_TAREAS_
A. Copia del texto sobre consumo responsable de carne el tramo que va desde "Y eso es lo" hasta "transmisión de enfermedades.".
B. Haz una lista de los productores a los que, según el texto sobre consumo responsable de carne, los consumidores pueden comprar carne de cerdo.
C. Sigue escribiendo el texto sobre consumo responsable de carne desde su última oración.

== FRAGMENTO DEL DOCUMENTO ==

Pero es que de hecho no es fácil culpar a alguien por hacer lo que se supone debe hacer, es difícil culpar a un empresario por querer hacer el máximo de dinero en el mínimo de tiempo dentro del marco legal; de hecho están impulsados a ello. Y si pueden, es porque la legislación lo permite, y el consumidor no sólo lo acoge, si no que lo celebra, cuanto más barato mejor; pero ¿a qué precio?
Y eso es lo peor, y lo mejor también: la última palabra la tiene el consumidor. Los consumidores podemos llamarles la atención, bien enviando cartas expresando las preocupaciones, bien dejando de comprar sus productos. En vez de comprar a las empresas que han facilitado el sustrato ideal para la aparición de nuevas enfermedades (y la AH1N1 es sólo una de varias enfermedades que han surgido de la producción industrial de animales), los consumidores bien pueden comprar carne de cerdo a productores locales que críen a sus cerdos en mejores condiciones que las de las fábricas de carne. Productores, por ejemplo, de carne ecológica, o de cerdos criados en condiciones de libertad. De eso trata el consumo responsable. A parte queda la cuestión de la cantidad de ingesta de carne del ciudadano medio, que también incide directamente en el riego de surgimiento y transmisión de enfermedades.

===
== DATOS MOSTRADOS ==

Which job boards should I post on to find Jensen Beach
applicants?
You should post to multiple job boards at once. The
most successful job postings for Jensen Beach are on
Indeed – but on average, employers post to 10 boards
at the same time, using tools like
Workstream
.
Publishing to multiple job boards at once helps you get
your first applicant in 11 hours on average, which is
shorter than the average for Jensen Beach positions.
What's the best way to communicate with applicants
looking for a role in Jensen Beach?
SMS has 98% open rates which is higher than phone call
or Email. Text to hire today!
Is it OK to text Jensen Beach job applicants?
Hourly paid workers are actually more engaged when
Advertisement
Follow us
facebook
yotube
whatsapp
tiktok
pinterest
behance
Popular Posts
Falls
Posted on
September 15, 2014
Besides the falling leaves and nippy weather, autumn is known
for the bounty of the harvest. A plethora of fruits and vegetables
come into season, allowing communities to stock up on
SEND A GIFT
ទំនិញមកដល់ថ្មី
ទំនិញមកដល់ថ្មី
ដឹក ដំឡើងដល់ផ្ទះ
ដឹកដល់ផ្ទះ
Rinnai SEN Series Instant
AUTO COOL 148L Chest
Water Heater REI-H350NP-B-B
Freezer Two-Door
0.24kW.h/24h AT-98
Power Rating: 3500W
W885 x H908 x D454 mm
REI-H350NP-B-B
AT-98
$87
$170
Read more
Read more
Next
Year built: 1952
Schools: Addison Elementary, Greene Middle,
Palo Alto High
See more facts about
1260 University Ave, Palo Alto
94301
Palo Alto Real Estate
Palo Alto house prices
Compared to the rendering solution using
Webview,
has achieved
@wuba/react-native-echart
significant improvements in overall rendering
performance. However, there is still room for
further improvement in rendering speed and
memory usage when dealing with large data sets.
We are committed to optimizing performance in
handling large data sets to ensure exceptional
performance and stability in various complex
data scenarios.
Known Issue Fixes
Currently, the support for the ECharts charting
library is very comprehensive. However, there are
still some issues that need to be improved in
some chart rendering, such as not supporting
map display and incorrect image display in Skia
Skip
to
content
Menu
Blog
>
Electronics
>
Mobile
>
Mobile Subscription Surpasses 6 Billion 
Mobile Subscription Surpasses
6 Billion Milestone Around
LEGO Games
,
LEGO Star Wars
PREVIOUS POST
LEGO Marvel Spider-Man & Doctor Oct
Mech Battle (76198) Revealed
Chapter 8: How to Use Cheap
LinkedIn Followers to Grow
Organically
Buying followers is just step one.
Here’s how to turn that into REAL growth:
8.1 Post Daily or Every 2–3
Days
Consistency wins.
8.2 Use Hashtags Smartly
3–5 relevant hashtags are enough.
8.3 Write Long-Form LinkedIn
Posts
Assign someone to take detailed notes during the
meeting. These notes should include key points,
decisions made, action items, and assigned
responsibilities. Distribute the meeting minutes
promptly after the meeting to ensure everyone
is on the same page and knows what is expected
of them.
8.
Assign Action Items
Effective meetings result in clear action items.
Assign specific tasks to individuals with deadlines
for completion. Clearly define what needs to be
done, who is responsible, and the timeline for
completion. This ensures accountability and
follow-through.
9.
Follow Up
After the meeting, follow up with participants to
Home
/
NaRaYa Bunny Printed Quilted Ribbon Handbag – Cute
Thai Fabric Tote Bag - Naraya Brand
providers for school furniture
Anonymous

===

_RESPUESTAS_
A.
Y eso es lo peor, y lo mejor también: la última palabra la tiene el consumidor. Los consumidores podemos llamarles la atención, bien enviando cartas expresando las preocupaciones, bien dejando de comprar sus productos. En vez de comprar a las empresas que han facilitado el sustrato ideal para la aparición de nuevas enfermedades (y la AH1N1 es sólo una de varias enfermedades que han surgido de la producción industrial de animales), los consumidores bien pueden comprar carne de cerdo a productores locales que críen a sus cerdos en mejores condiciones que las de las fábricas de carne. Productores, por ejemplo, de carne ecológica, o de cerdos criados en condiciones de libertad. De eso trata el consumo responsable. A parte queda la cuestión de la cantidad de ingesta de carne del ciudadano medio, que también incide directamente en el riego de surgimiento y transmisión de enfermedades.

B.
- Productores locales que críen a sus cerdos en mejores condiciones que las de las fábricas de carne
- Productores de carne ecológica
- Productores de cerdos criados en condiciones de libertad

C.
Muchos, por ejemplo, se dicen preocupados por el maltrato a los animales, o se erigen adoradores de sus mascotas, otros dicen preocuparse del medio ambiente, sin embargo, en sus acciones se manifiesta que no parece preocuparles el hecho de que la carne de cerdo que consumen llegue a sus mesas por procesos de producción moralmente cuestionables. Muchos consumidores prefieren poner de lado sus valores morales al comer y actúan movidos básicamente por el interés de su bolsillo, o en ocasiones sólo por el sabor de un jamón serrano... o incluso por el de un frankfurt.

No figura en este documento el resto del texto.